## Job item
Your transcription must include every record word for word and no pictures.

## Exercise material
►

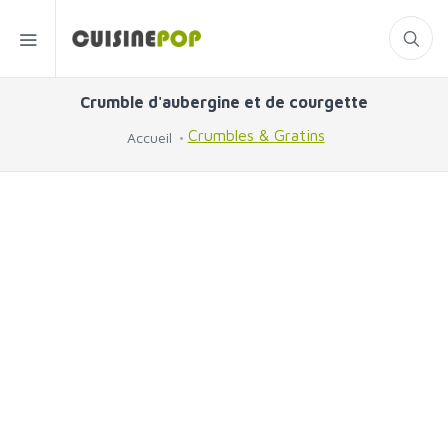
Crumble d'aubergine et de courgette
Crumbles & Gratins
Accueil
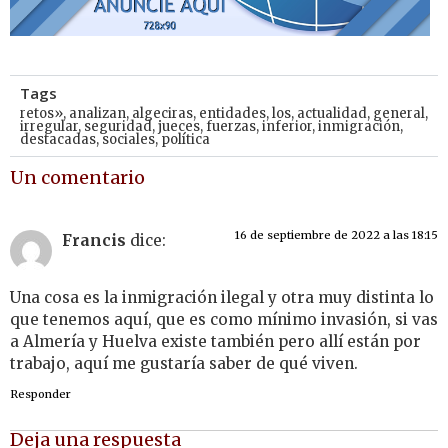
Tags
retos»
,
analizan
,
algeciras
,
entidades
,
los
,
actualidad
,
general
,
irregular
,
seguridad
,
jueces
,
fuerzas
,
inferior
,
inmigración
,
destacadas
,
sociales
,
política
Un comentario
16 de septiembre de 2022 a las 18:15
Francis
dice:
Una cosa es la inmigración ilegal y otra muy distinta lo
que tenemos aquí, que es como mínimo invasión, si vas
a Almería y Huelva existe también pero allí están por
trabajo, aquí me gustaría saber de qué viven.
Responder
Deja una respuesta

◄

## Result for this task
Crumble d'aubergine et de courgette
Crumbles & Gratins
Accueil
Tags
retos»
,
analizan
,
algeciras
,
entidades
,
los
,
actualidad
,
general
,
irregular
,
seguridad
,
jueces
,
fuerzas
,
inferior
,
inmigración
,
destacadas
,
sociales
,
política
Un comentario
16 de septiembre de 2022 a las 18:15
Francis
dice:
Una cosa es la inmigración ilegal y otra muy distinta lo
que tenemos aquí, que es como mínimo invasión, si vas
a Almería y Huelva existe también pero allí están por
trabajo, aquí me gustaría saber de qué viven.
Responder
Deja una respuesta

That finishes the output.